Die Direktorin von "Leihmutterschaft Australien", Rachel Kunde, hofft, dass der "schockierende Fall" nicht zu einem Pauschalverbot von Leihmutterschaften führe. "Wir hoffen, dass dies ein positiver Schritt zu einer besseren Regulierung sein könnte", zitiert sie der australische Sender ABC. "Leihmutterschaft sollte auch in Australien einfacher zugänglich sein. Das ist doch der Grund, warum die Leute überhaupt ins Ausland gehen."

Australiens Premier Tony Abbott sprach von einer "unglaublich traurigen Geschichte". Der Fall illustriere "die Fallstricke" in diesem Geschäft. Der Familie von Pattharamon Janbua stellt Abbott Unterstützung in Aussicht. "Lasst uns sehen, was möglich ist."

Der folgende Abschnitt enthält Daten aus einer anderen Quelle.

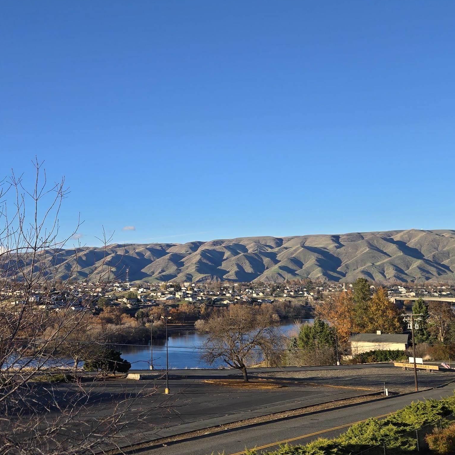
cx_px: 142
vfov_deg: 40.7
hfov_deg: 40.3
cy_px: 173
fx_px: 610
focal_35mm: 41
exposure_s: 1/1202
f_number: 1.8
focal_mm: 5.4
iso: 25
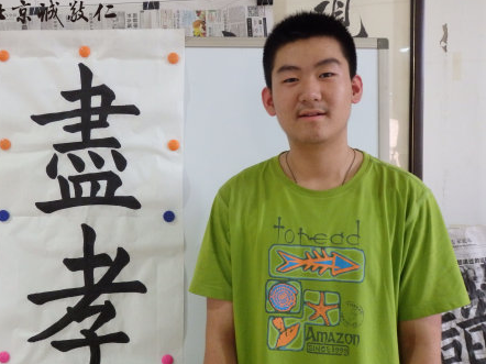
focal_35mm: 41
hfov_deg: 45.7
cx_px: 219
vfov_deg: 35.1
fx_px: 575
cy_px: 189
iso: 800
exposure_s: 1/40
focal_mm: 6.6
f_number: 3.6
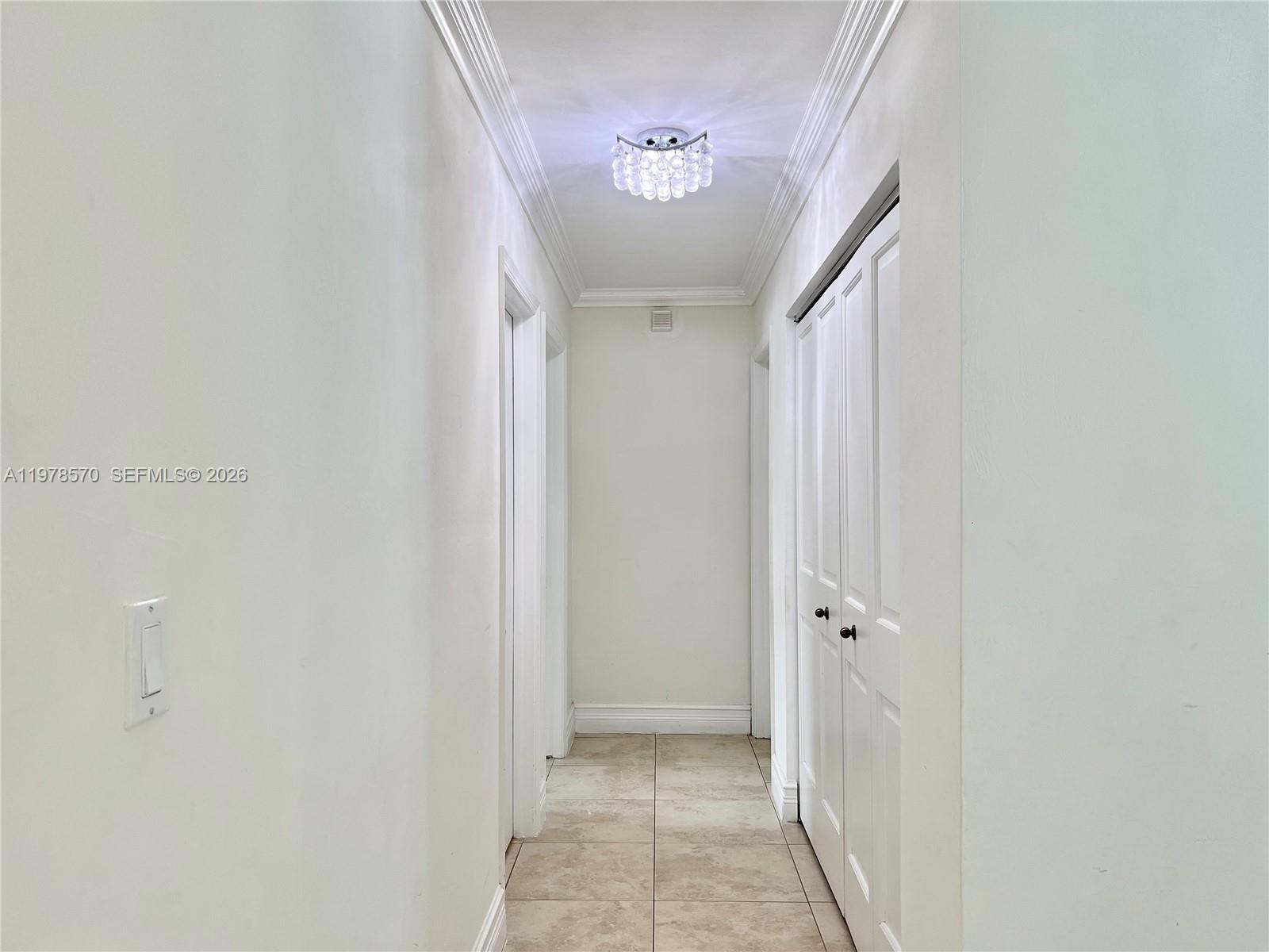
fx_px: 953
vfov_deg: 53.1
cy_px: 476
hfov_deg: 67.3
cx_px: 634
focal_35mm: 26
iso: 80
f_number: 1.5
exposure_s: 1/120
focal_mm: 5.7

Pattharamon Janbua wartet immer noch auf die noch ausstehende letzte Rate ihres Honorars, die ihr die Agentur bisher nicht gezahlt hat. Nach Angaben von ABC arbeitet sie 90 Kilometer südlich von Bangkok in einer Garküche am Straßenrand und ernährt die Familie damit. Sie habe bereits zwei Kinder im Alter von sechs und drei Jahren. Gammy lebt immer noch bei ihr. "Mir tat der Junge leid", sagt sie. "Es ist doch nicht seine Schuld. Ich liebe ihn wie meine eigenen Kinder, schließlich war er neun Monate in meinem Bauch."